Stated goal: List every distinct length in inches that appears in the tape-throughput passage below.

Page extract:
┄┄┄┄┄┄

The ANSI standard gap length for 6250-bpi tape is 0.3 inches,
Most manufacturers fudge on this, and come out somewhere around
0.4 inches; certainly well under the 0.7 inches that Chris assumed.
During the interrecord gap, the tape is accelerating/decelerating,
and on average will be moving at half normal speed. So a gap of
0.4 inches will take as much time as 0.8 inches of normal motion.
speed * blocksize
Throughput = ---------------------------
2*gap + blocksize/density
For 125 ips, 0.4 inch gap, 6250 bpi, 32KB blocks = 678 KB/s.
For 125 ips, 0.7 inch gap, 1600 bpi, 10KB blocks = 164 KB/s.
The 1600-bpi figure is consistent with the peak speed I measure
on my TU77, doing write() in a tight loop. Dump throughput is
only 80-90% of this (we have tens of thousands of tiny files).
Despite the details, Chris's conclusion still stands. (I'd say
the point of diminishing returns is about 45 ips @ 6250 bpi).

┄┄┄┄┄┄

Dataset excerpt:
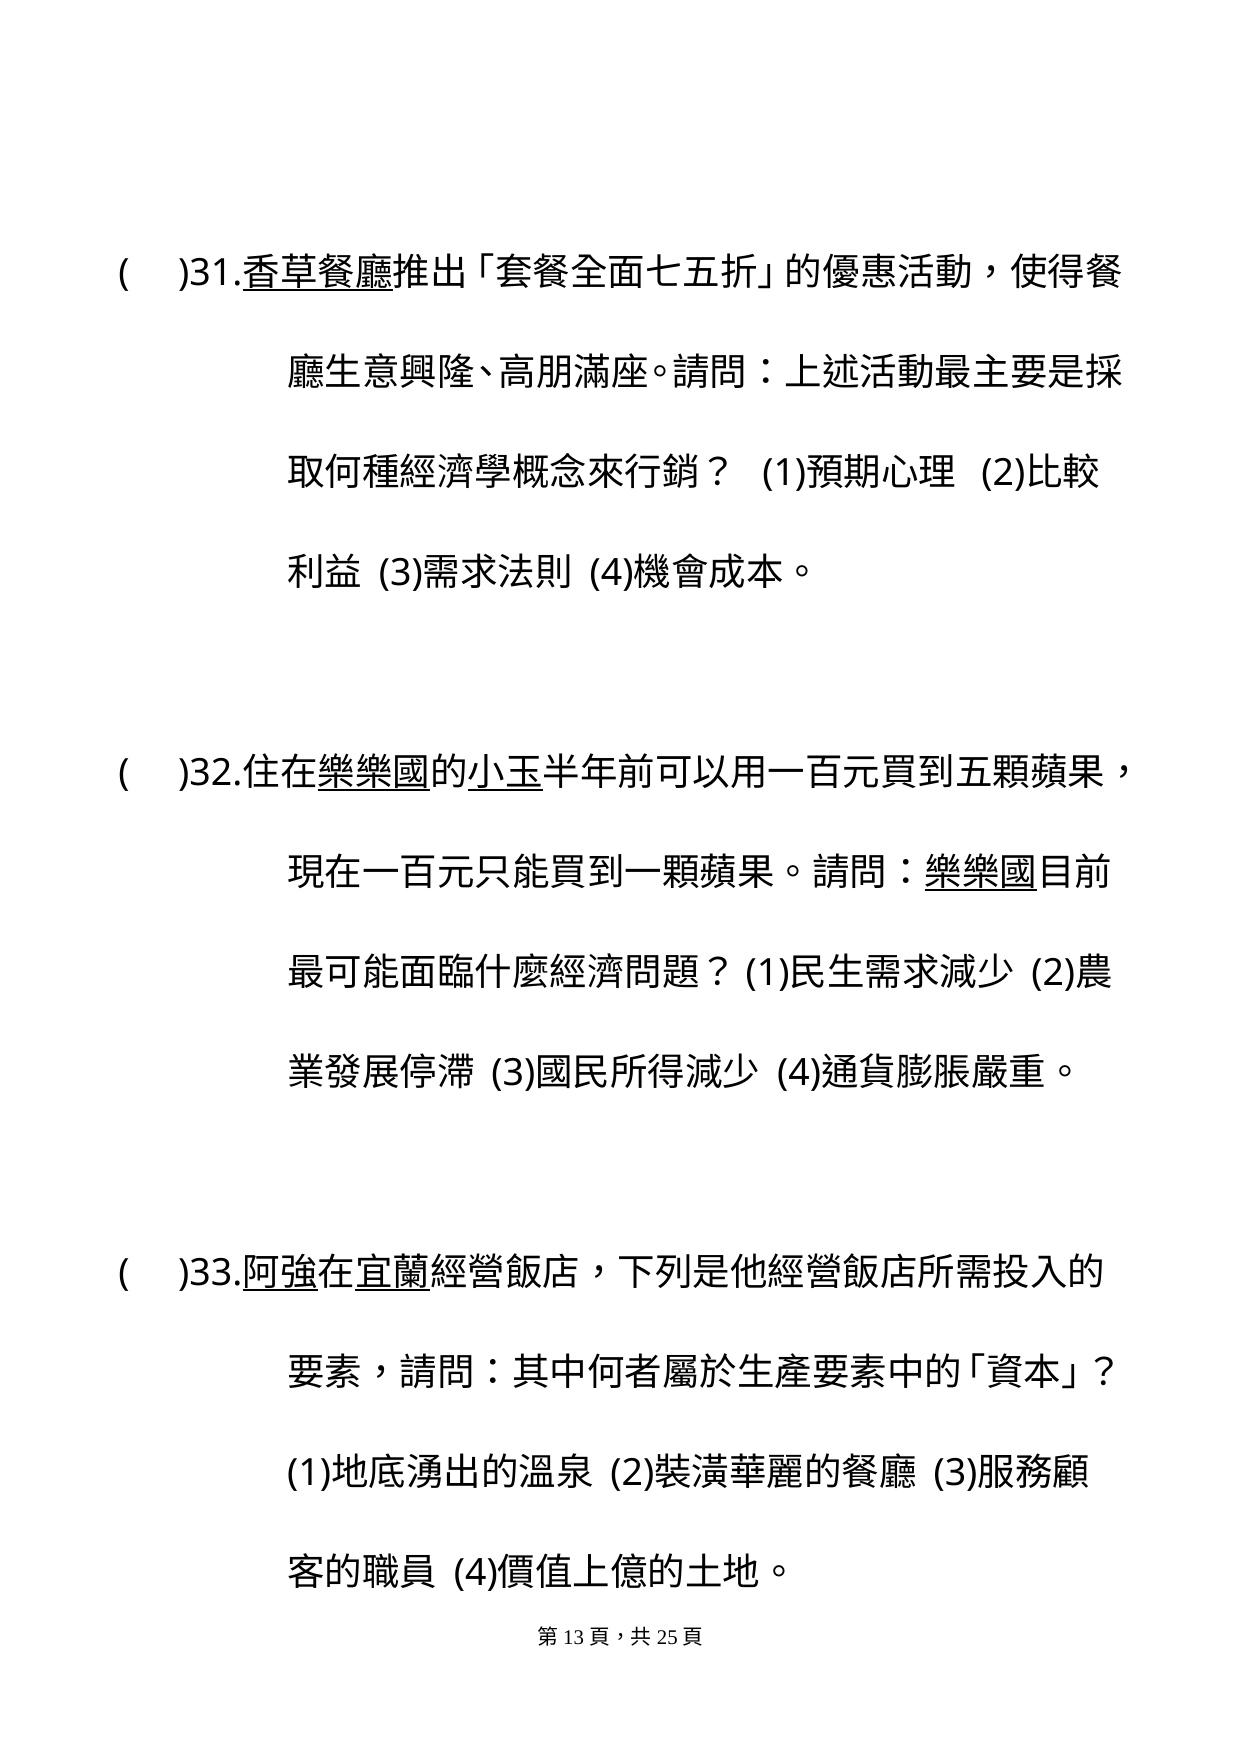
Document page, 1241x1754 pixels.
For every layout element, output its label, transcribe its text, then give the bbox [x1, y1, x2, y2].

┄┄┄┄┄┄

Written solution: 0.3 inches, 0.4 inches, 0.7 inches, 0.8 inches